Kolkata once had a thriving Jewish population, more than 5000 souls. Most were from Baghdad or Syria, and were traders who found themselves at home and accepted in British India. On Monday I tried to find a synagogue that was marked on a local map. I walked all the way from my hotel up past the famous Writer's Building (so called because young men from England were sent as scribes to the East India Company) but was a bit too late in the morning---by 8:30 a.m., the sidewalks were already jammed with street vendors and traffic was horrendous. I could see a sign on a building that said "Synagogue Street", but no one could tell me where the synagogue was. I finally gave up and resolved to come back in a cab, and earlier in the morning. The next day, despite having a cabbie who spoke no English (and he didn't need to, because the only people who knew directions spoke Bengali....), I nearly had the same fate, and then, purely by accident, I spotted the word "synagogue" peaking through a mobile phone advertisement and a makeshift rain canopy over some street stalls:
My cab driver parked the car and accompanied me across the street, but this synagogue--Neveh Shalom--has been totally appropriated and is no longer a shul--to put it mildly. A street vendor pointed us down the street and around the corner, where, amidst blaring horns and a few bleating goats, we weaved our way through fruit stands, shoe shiners, morning tea drinkers, and assorted other entrepreneurs to find the magnificent Magen David Synagogue, once the largest and most splendid in Calcutta. The caretaker, an old Muslim, kindly let me in when I showed my necklace with a Star of David.
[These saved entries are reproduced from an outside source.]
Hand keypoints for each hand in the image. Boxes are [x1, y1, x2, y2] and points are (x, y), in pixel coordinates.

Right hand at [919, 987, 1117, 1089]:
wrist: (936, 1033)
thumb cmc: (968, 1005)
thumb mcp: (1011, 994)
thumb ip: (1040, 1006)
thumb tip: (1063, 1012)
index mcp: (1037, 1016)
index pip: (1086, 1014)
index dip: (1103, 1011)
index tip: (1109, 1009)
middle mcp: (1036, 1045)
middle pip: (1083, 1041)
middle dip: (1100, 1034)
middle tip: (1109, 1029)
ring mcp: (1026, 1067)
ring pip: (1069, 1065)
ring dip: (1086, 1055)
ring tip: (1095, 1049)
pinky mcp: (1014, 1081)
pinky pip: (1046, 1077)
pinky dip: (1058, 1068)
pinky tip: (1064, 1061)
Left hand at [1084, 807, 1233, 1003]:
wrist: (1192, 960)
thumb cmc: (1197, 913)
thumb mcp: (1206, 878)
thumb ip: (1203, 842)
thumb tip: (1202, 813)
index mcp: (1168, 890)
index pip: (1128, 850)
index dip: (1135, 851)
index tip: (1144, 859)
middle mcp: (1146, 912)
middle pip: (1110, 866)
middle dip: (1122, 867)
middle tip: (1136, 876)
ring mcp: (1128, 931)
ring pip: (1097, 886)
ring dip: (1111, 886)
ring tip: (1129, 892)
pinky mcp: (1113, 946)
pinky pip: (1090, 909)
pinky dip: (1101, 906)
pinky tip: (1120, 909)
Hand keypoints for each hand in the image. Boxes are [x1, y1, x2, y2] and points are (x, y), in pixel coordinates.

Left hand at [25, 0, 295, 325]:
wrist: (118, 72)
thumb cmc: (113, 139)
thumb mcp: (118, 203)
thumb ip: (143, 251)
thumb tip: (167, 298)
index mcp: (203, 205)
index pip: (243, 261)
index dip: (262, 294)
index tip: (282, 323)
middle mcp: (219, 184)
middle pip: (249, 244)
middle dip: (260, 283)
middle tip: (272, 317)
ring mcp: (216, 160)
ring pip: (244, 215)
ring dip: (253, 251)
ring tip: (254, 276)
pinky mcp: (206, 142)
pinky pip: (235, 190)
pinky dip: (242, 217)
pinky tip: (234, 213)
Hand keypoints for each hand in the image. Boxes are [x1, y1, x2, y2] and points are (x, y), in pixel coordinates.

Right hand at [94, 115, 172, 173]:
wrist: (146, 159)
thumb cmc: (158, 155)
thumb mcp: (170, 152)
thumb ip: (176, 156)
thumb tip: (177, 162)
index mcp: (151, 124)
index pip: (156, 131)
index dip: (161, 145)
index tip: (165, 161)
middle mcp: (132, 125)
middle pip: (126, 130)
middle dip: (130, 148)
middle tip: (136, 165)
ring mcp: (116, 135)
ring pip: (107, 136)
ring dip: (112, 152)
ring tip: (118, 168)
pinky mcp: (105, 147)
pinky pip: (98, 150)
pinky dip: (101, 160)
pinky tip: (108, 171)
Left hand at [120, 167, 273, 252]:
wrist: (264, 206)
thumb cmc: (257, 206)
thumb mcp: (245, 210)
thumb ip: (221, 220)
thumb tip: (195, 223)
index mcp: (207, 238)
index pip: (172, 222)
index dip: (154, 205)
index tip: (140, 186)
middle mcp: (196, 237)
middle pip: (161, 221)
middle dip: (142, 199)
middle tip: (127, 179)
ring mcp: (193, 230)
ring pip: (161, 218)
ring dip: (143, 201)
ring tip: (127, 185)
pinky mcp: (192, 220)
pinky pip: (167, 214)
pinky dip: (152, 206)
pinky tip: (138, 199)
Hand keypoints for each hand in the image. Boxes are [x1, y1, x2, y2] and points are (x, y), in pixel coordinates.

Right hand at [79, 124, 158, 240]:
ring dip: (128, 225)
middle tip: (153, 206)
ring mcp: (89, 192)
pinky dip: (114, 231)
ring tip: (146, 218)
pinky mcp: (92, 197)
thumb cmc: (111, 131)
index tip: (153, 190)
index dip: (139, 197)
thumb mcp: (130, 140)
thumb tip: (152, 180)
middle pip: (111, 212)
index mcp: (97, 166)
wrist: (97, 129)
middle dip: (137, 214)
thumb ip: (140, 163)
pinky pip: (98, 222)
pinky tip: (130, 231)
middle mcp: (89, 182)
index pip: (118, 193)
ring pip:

Magen David is not in regular operation---it still does have two Torah scrolls--but it is clearly cared for. In stark contrast to the cacaphony outside (which you can hear on the video below), the inside was full of peace and reverence. This week is the harvest festival of Sukkot, which follows on Rosh Hashanah and Yom Kippur, and members of the nearby Beth El Synagogue--the only functioning shul in Kolkata these days-- had built a sukkah outside which you can see at the end of the video. A lulav and etrog, were on a stand at the entrance to the sanctuary, along with a kippah (men's headcovering) which looked as if it, too, dated from the 1800s.